[Source records]
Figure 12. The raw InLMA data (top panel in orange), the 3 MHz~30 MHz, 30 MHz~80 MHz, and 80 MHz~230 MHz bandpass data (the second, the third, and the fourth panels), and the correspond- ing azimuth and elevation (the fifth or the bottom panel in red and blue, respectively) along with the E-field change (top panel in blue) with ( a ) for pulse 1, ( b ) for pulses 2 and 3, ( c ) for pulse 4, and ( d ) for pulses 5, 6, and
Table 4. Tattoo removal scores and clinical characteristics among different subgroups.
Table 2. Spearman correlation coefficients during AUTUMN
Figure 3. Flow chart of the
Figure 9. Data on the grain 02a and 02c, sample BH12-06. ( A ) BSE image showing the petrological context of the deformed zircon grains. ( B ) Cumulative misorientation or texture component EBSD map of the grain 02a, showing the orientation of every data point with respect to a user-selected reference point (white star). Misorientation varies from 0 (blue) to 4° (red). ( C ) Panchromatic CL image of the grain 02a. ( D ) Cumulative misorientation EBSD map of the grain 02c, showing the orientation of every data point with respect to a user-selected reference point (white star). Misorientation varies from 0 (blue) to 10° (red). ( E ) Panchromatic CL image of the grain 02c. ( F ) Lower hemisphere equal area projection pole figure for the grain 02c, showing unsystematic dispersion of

### The task
Gather from the data above every line with the string "Table".

### Output
Table 4. Tattoo removal scores and clinical characteristics among different subgroups.
Table 2. Spearman correlation coefficients during AUTUMN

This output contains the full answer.